Peach began his military service in the British Royal Air Force in 1977, flying Canberras and Tornados. He served in Iraq, Belize, Hong Kong and Germany in the 1980s.

Peach was deployed as NATO air commander in Kosovo in 2000 and served as director- general of intelligence collection in the Ministry of Defense between 2003 and 2006, holding the titles of chief of defense intelligence and deputy chairman of the Joint Intelligence Committee from 2006 to 2009. In 2011, Peach commanded the UK’s intervention in Libya. He held the position of vice chief of the Defense Staff from 2013 to 2016 before assuming the role of chief in 2016.

In September, Peach was elected to become the next Chairman of the NATO Military Committee, replacing Czech Gen. Petr Pavel, where he will be the senior military adviser to Secretary General Jens Stoltenberg and the North Atlantic Council.
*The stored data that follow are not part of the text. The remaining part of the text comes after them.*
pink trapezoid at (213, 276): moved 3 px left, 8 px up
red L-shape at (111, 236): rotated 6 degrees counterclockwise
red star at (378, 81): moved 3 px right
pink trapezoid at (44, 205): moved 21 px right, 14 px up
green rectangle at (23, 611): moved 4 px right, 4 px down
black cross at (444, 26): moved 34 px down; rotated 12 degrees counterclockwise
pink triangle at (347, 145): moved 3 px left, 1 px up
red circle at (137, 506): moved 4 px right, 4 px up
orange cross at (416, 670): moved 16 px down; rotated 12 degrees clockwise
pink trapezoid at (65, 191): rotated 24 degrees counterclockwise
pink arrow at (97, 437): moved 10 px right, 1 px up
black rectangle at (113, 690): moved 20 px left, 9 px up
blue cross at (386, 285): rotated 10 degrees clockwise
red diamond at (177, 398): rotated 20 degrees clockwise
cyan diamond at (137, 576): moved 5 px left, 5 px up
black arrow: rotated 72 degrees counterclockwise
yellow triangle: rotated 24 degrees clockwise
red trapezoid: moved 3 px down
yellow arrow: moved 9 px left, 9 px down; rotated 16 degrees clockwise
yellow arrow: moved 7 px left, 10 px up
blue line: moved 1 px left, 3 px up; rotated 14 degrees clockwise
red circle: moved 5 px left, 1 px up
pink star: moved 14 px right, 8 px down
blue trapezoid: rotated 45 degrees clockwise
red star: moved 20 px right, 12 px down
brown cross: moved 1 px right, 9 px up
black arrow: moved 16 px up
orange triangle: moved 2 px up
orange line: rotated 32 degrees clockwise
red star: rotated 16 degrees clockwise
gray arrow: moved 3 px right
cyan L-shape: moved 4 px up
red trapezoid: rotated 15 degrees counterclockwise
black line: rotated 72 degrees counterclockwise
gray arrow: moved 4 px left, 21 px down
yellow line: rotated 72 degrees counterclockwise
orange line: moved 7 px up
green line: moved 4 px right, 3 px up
Israel’s relationship with NATO is defined as a “partnership,” and the country has been a member of NATO’s Mediterranean Dialogue since it was initiated in 1994, along with the non-NATO Mediterranean countries of Jordan, Algeria, Egypt, Mauritania, Morocco and Tunisia.

One of the Mediterranean Dialogue’s main goals is to create a basis for cooperation in the field of security and counterterrorism. But after the breakdown of ties with Turkey six years ago, Ankara exerted efforts to isolate Jerusalem from military cooperation with NATO.

Following the reconciliation between Turkey and Israel in June of last year, Ankara withdrew its longstanding veto against Jerusalem being accepted as a partner-nation to the organization. Last January, Israel opened its first-ever diplomatic mission to NATO headquarters along with several other countries belonging to the Istanbul Initiative, which is comprised of Bahrain, Qatar, Kuwait and the UAE.

In March, Gen. Peter Pavel, current Chairman of the NATO Military Committee was in Israel on an official visit and met with senior IDF officers, including Eisenkot, to discusses common challenges and regional developments.